Trade union leaders yesterday branded Amalgamated Workers’ Union president Michael Prentice a “traitor” and “Judas” for placing a wedge in the labour movement.
This after Prentice and the AWU accepted the 4 per cent wage increase offer from the CPO and signed off on it on Monday.
The move has led to two major labour groups, the Joint Trade Union Movement and National Trade Union Centre, disassociating themselves from the AWU and Prentice.
Speaking at a press briefing yesterday, NATUC president James Lambert claimed the trade union movement had been betrayed by Prentice and his union. However, Lambert said he was not surprised by the development.
“That Prentice was a member of the National Trade Union Centre and he betrayed us and we were not even aware that he had left when he went to the Joint Trade Union Movement, but it is each man to his own,” Lambert said.
“I am disappointed... And that reminds me of Judas Iscariot, when Judas had betrayed Christ, he was at the table for the last supper when Jesus said someone around the table is going to betray me. Judas was the first one to ask the question ‘Is it I master?’ and he left the meeting, immediately betraying Christ for 30 pieces of silver. But for Michael Prentice, the president of the Amalgamated Workers’ Union, Judas did more better than him, he accepted 30 pieces of silver but Prentice took four.”
Lambert gave some details about how what had transpired before the AWU accepted the 4% wage increase. He said the NUGFW, Contractors and General Workers’ Union and the AWU had agreed to negotiate together, since they all represented daily rated workers at the 14 regional corporations.
However, he said Prentice decided to go on his own with his union without alerting the other union leaders.
Lambert said he feared the decision will have grave effects on the workers and retirees, as the offer places nothing for them on the table.
“You have betrayed the working class in Trinidad and Tobago and this has been said previously by others. We’re not certain that even the membership of Amalgamated is aware of what he has done, because he continuously said that the executive said to go along and we felt in our principal position, you should have gotten back to us and indicated his intention,” Lambert noted
The AWU joined other unions protesting against the 4 per cent offer in Port-of-Spain earlier this month.
Meanwhile, JTUM president Ancel Roget also distanced himself and the umbrella union group from Prentice and the trade union he leads.

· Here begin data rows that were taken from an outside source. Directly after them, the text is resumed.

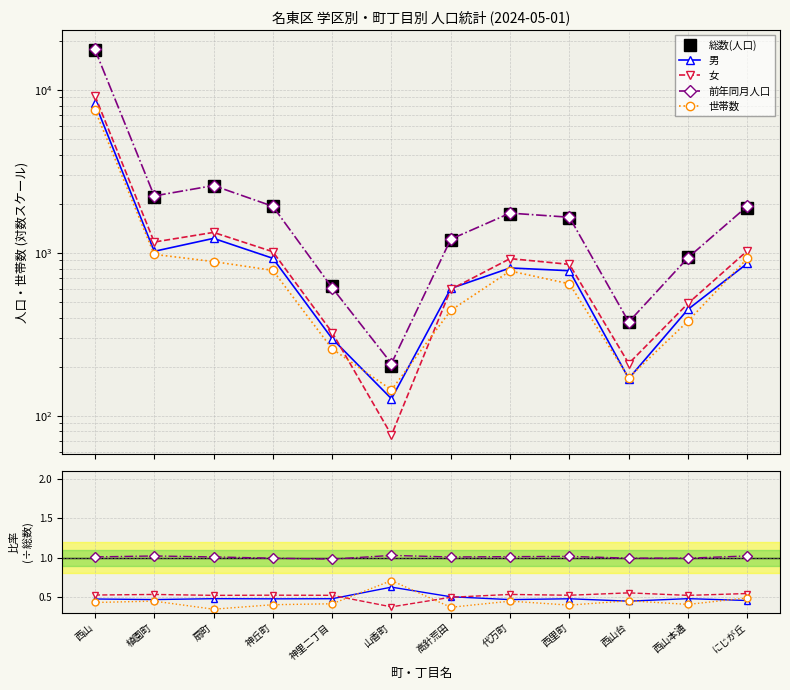

What is the difference between the maximum and minimum values in the 世帯数 series?

0.4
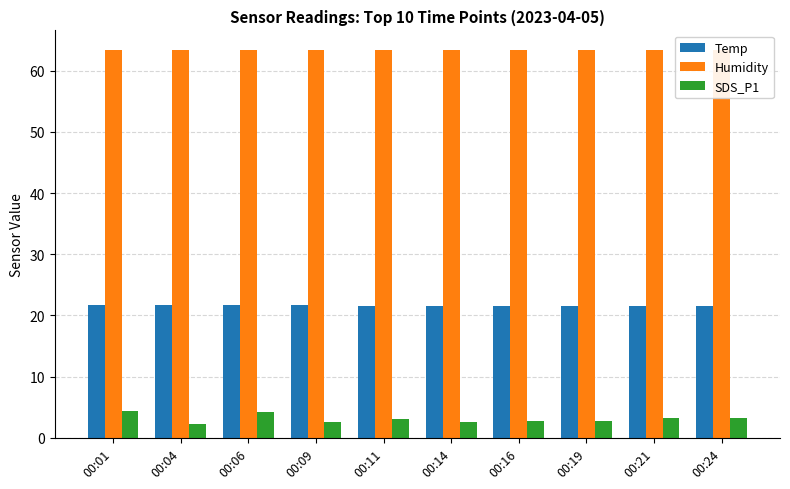

What are all the series names shown in the legend?

Temp, Humidity, SDS_P1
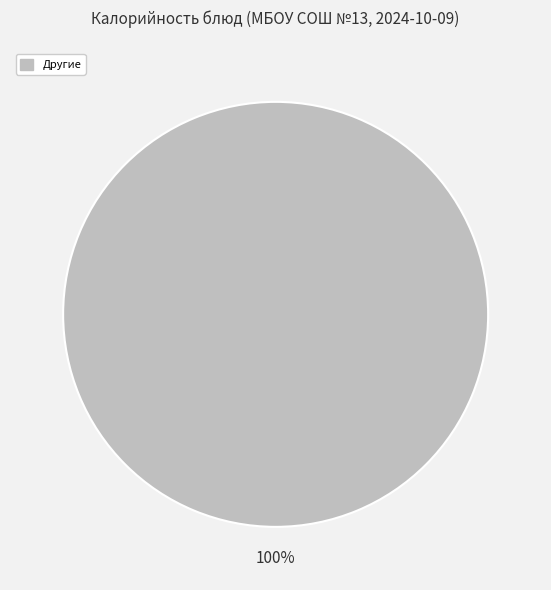

Is there a majority slice in this chart?

Yes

“We are firming our conviction that we ought to continue to refuse the 4 per cent because it means absolutely nothing, very little. Let me say that we want to disassociate and distance ourselves from what was signed and accepted yesterday, that’s a matter for him and his members. But we really believe that his members are not aware of the folly that took place and the danger, the injustice to them as a result of accepting a 4%”, he said.
Roget explained why the other unions are still strongly opposed to accepting the 4 per cent wage offer from the Government.
“In 2013 to now, we would have faced enormous inflation, food price raised enormously, fuel price rise, other living costs, household items and so on, the question of books, school, bank loans, instalment loans, mortgages and so on, across the board, generally, living costs. And the cost just merely to survive in 2022 is chalk and cheese and therefore, in terms of food, food according to the Central Statistics Office, those statistics, food inflation, move some 40%.”
Leaders of the labour movement said they will continue to battle against the offer and have vowed to get the working class their just dues.